**INPUT FOR THIS TASK:**
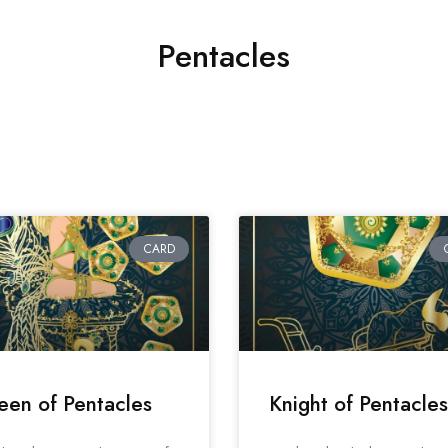
Pentacles
CARD
en of Pentacles
Knight of Pentacles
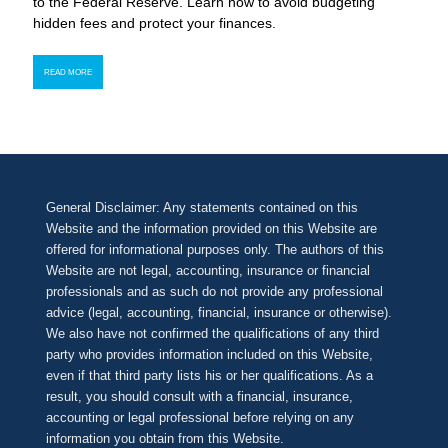
to the Federal Reserve. Learn how to avoid budgeting
hidden fees and protect your finances.
READ MORE
General Disclaimer: Any statements contained on this
Website and the information provided on this Website are
offered for informational purposes only. The authors of this
Website are not legal, accounting, insurance or financial
professionals and as such do not provide any professional
advice (legal, accounting, financial, insurance or otherwise).
We also have not confirmed the qualifications of any third
party who provides information included on this Website,
even if that third party lists his or her qualifications. As a
result, you should consult with a financial, insurance,
accounting or legal professional before relying on any
information you obtain from this Website.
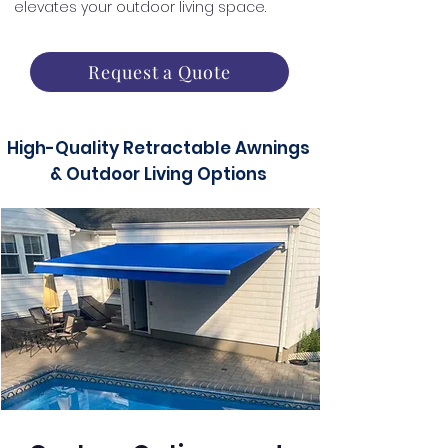
elevates your outdoor living space.
Request a Quote
High-Quality Retractable Awnings
& Outdoor Living Options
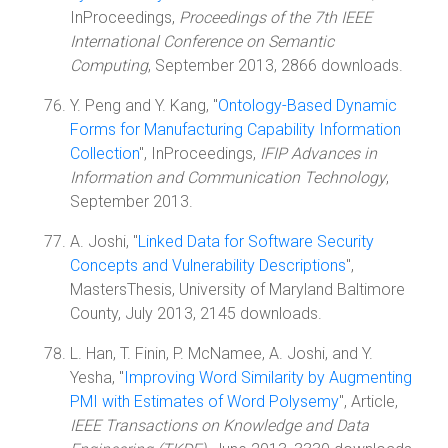
InProceedings,
Proceedings of the 7th IEEE
International Conference on Semantic
Computing
, September 2013, 2866 downloads.
Y. Peng and Y. Kang, "
Ontology-Based Dynamic
Forms for Manufacturing Capability Information
Collection
", InProceedings,
IFIP Advances in
Information and Communication Technology
,
September 2013.
A. Joshi, "
Linked Data for Software Security
Concepts and Vulnerability Descriptions
",
MastersThesis, University of Maryland Baltimore
County, July 2013, 2145 downloads.
L. Han, T. Finin, P. McNamee, A. Joshi, and Y.
Yesha, "
Improving Word Similarity by Augmenting
PMI with Estimates of Word Polysemy
", Article,
IEEE Transactions on Knowledge and Data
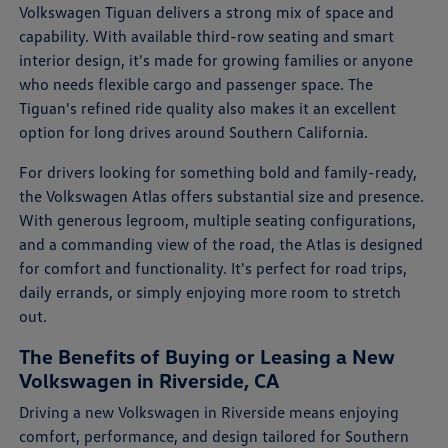
Volkswagen Tiguan delivers a strong mix of space and
capability. With available third-row seating and smart
interior design, it's made for growing families or anyone
who needs flexible cargo and passenger space. The
Tiguan's refined ride quality also makes it an excellent
option for long drives around Southern California.
For drivers looking for something bold and family-ready,
the Volkswagen Atlas offers substantial size and presence.
With generous legroom, multiple seating configurations,
and a commanding view of the road, the Atlas is designed
for comfort and functionality. It's perfect for road trips,
daily errands, or simply enjoying more room to stretch
out.
The Benefits of Buying or Leasing a New
Volkswagen in Riverside, CA
Driving a new Volkswagen in Riverside means enjoying
comfort, performance, and design tailored for Southern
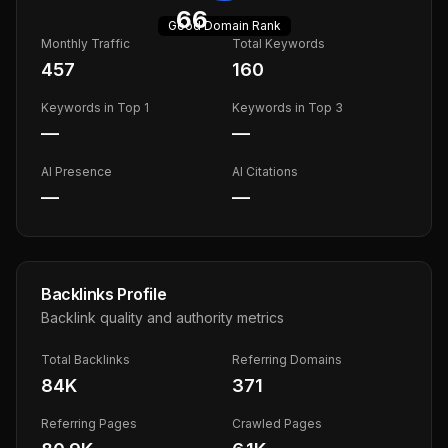
66
Good
Domain Rank
Monthly Traffic
Total Keywords
457
160
Keywords in Top 1
Keywords in Top 3
—
—
AI Presence
AI Citations
—
—
Backlinks Profile
Backlink quality and authority metrics
Total Backlinks
Referring Domains
84K
371
Referring Pages
Crawled Pages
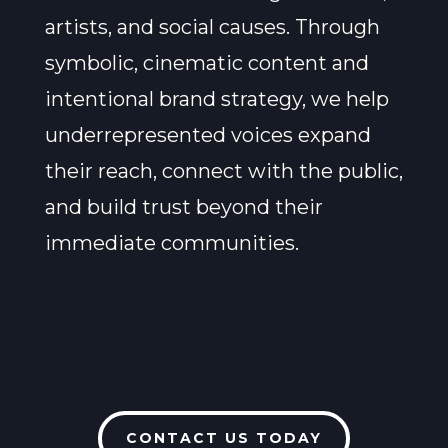
artists, and social causes. Through
symbolic, cinematic content and
intentional brand strategy, we help
underrepresented voices expand
their reach, connect with the public,
and build trust beyond their
immediate communities.
CONTACT US TODAY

**JOB:**
Take each line above that contains "space" and copy it out.

**EXPECTED OUTPUT:**
elevates your outdoor living space.
Volkswagen Tiguan delivers a strong mix of space and
who needs flexible cargo and passenger space. The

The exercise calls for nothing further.